■ EXERCISE GOAL
Throughout the listing below, copy each line containing "indoor".

■ DATA FOR THIS TASK
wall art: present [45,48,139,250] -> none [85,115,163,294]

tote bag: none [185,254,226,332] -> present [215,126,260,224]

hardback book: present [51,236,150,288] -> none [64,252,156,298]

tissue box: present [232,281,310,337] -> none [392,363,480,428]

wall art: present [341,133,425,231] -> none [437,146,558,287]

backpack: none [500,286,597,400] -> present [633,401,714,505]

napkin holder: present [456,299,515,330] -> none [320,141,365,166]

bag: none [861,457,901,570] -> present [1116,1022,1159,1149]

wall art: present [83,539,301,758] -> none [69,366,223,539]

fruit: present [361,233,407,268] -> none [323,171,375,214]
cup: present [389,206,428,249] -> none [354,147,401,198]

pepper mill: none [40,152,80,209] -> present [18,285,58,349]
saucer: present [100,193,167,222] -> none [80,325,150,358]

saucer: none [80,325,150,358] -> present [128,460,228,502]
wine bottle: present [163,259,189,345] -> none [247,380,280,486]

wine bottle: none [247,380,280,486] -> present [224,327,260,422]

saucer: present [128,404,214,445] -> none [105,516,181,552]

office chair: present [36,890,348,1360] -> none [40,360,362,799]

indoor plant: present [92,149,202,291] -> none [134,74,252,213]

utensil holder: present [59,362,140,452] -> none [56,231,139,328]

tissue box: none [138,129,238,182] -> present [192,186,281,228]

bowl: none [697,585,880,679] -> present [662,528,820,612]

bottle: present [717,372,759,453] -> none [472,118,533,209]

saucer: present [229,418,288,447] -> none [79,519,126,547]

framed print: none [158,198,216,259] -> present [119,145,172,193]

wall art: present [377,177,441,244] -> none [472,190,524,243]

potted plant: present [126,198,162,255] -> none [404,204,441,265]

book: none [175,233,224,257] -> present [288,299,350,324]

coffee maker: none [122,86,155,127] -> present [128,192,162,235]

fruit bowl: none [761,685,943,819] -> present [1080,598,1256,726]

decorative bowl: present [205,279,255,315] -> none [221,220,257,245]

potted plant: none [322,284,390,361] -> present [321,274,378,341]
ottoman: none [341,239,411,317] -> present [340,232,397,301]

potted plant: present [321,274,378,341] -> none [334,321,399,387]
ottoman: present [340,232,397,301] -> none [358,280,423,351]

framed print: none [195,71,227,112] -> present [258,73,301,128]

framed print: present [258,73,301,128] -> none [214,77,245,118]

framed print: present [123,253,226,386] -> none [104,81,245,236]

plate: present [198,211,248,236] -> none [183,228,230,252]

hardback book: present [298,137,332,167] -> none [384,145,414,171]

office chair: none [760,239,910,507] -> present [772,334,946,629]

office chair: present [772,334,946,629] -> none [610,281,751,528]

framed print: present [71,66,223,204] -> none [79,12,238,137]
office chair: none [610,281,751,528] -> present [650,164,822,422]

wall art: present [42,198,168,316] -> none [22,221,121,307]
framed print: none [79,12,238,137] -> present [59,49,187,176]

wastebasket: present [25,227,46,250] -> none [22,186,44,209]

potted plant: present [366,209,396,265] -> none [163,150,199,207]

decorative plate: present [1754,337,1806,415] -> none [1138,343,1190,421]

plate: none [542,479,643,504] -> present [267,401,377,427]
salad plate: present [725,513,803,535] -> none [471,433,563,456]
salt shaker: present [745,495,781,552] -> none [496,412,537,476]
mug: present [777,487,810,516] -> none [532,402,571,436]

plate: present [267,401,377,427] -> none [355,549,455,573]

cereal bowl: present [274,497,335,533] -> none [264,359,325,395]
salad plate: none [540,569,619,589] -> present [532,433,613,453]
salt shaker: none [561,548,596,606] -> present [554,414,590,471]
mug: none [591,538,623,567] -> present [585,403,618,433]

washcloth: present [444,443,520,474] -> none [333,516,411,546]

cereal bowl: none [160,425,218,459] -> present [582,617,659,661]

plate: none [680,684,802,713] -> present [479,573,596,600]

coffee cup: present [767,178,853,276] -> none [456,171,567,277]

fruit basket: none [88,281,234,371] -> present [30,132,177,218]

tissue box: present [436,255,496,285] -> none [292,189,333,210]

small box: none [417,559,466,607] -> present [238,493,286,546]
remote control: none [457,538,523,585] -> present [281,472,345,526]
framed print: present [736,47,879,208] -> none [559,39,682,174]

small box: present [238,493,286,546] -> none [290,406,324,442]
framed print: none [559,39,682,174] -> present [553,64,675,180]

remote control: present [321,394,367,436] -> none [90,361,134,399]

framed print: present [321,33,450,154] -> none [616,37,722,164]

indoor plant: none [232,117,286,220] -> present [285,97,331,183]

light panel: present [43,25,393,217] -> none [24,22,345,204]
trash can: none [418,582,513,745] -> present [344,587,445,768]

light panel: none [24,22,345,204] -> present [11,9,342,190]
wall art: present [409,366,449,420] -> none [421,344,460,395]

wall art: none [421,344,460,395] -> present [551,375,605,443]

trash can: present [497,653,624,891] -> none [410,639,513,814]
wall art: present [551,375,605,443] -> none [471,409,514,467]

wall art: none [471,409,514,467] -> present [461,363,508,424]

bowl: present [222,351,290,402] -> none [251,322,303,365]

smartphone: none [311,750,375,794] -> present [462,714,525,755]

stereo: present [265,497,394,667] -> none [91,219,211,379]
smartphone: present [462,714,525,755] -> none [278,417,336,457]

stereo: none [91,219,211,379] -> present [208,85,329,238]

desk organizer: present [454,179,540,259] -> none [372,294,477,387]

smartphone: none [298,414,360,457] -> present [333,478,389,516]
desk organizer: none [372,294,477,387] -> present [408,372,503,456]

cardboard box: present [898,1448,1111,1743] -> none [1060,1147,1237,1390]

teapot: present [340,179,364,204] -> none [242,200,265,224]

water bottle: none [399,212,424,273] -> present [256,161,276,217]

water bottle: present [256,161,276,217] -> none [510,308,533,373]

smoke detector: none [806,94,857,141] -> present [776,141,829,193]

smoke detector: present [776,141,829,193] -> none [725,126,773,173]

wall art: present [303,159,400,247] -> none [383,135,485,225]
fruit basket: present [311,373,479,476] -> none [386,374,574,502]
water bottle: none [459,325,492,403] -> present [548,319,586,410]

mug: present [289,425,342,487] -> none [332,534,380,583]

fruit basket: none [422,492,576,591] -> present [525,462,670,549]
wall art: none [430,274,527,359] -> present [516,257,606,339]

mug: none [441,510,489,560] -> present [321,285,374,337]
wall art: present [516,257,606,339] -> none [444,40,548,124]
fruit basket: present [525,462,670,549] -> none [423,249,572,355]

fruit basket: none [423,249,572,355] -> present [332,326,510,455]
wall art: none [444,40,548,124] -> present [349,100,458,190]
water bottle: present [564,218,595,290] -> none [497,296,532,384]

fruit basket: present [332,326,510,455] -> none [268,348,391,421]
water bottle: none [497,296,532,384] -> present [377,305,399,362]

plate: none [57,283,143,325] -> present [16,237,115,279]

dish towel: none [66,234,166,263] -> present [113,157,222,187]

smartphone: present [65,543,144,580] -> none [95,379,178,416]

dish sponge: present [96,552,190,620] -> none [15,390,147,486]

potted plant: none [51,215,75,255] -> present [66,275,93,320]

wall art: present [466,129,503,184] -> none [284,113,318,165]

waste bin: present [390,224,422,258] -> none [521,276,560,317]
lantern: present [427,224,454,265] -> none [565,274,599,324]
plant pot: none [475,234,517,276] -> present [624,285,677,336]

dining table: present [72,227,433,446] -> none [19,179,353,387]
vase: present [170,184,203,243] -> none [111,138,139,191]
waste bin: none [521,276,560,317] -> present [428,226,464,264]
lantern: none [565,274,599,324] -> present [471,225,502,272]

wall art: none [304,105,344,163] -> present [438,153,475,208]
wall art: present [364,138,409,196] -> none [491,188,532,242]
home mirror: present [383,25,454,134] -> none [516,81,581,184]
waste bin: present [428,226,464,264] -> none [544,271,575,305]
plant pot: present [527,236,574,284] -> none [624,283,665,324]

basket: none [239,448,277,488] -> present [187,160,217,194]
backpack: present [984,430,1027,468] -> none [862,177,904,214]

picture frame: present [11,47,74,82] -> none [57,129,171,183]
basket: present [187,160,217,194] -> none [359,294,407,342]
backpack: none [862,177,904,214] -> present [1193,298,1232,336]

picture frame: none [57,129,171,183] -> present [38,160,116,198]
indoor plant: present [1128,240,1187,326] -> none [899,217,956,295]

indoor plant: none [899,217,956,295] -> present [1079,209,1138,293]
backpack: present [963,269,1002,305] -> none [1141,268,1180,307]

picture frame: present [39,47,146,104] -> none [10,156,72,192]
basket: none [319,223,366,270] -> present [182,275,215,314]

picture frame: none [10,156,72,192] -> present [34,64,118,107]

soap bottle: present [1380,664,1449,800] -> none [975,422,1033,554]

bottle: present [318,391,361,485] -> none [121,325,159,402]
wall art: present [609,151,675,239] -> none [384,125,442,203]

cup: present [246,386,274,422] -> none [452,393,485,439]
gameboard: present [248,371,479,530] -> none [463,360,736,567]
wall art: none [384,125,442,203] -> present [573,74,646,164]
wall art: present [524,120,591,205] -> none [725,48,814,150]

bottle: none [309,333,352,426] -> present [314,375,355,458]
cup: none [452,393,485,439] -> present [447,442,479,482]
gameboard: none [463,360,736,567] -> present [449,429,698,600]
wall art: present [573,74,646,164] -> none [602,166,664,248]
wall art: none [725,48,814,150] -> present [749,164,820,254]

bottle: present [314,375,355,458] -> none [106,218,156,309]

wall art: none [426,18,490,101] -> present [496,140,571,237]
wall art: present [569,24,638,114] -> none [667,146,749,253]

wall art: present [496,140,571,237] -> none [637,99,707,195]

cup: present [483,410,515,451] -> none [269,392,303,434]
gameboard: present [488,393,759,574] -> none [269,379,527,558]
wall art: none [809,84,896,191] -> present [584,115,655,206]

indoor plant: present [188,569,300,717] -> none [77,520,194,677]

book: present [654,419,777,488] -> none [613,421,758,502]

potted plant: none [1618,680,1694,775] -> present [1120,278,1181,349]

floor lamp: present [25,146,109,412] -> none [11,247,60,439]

■ EXERCISE RESPONSE
indoor plant: present [92,149,202,291] -> none [134,74,252,213]
indoor plant: none [232,117,286,220] -> present [285,97,331,183]
indoor plant: present [1128,240,1187,326] -> none [899,217,956,295]
indoor plant: none [899,217,956,295] -> present [1079,209,1138,293]
indoor plant: present [188,569,300,717] -> none [77,520,194,677]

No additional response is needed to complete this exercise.